Porter was equally talented at making friends and alienating them. Unrue refers to “Katherine Anne’s old nemesis Alfred Kazin,” but since it is the first and only reference to him in the book, a reader can only imagine, on the basis of Porter’s other enmities, how and why Kazin was her nemesis. Though Unrue reports that Porter informed on her friend Josephine Herbst to the FBI, the biography ignores or slights some of Porter’s most offensive qualities. She harbored blatantly bigoted sentiments, not only publicly attacking the Supreme Court’s Brown vs. Board of Education decision but making derogatory comments in private about individual blacks. According to Joan Givner, Porter scrawled in a copy of a book by the Tunisian author Albert Memmi, “Everybody except the Jews knows the Jews are not chosen but are a lot of noisy, arrogant, stupid, pretentious people and then what?” Though she benefited from increased opportunities for women, Porter was a fervent anti-feminist.
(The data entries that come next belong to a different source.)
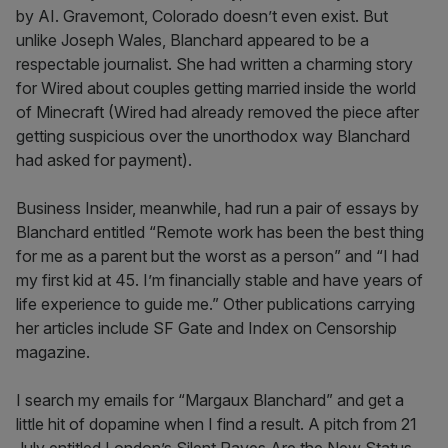
by AI. Gravemont, Colorado doesn’t even exist. But
unlike Joseph Wales, Blanchard appeared to be a
respectable journalist. She had written a charming story
for Wired about couples getting married inside the world
of Minecraft (Wired had already removed the piece after
getting suspicious over the unorthodox way Blanchard
had asked for payment).
Business Insider, meanwhile, had run a pair of essays by
Blanchard entitled “Remote work has been the best thing
for me as a parent but the worst as a person” and “I had
my first kid at 45. I’m financially stable and have years of
life experience to guide me.” Other publications carrying
her articles include SF Gate and Index on Censorship
magazine.
I search my emails for “Margaux Blanchard” and get a
little hit of dopamine when I find a result. A pitch from 21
“I shall write well some day,” vowed Porter in 1919, while working as a journalist in Denver, “as well as anybody in America has ever written.” She fell somewhat short of that lofty goal. Unrue, who has written and edited several other books on Porter, takes for granted the merits of her subject’s work. The biography pauses to provide plot summaries for Porter’s fiction, but is not designed to convert its readers into admirers of her artistry. Porter herself was limited in her enthusiasm for others’ literary work. She claimed to find the novels of F. Scott Fitzgerald totally unreadable because “I just can’t be interested in those perfectly stupid meaningless lives.” In this eminently readable biography of an eminent Texas author, Unrue piques and sustains a reader’s interest in a perfectly infuriating life.

Steven G. Kellman teaches comparative literature at the University of Texas at San Antonio and is the author of Redemption: The Life of Henry Roth (Norton).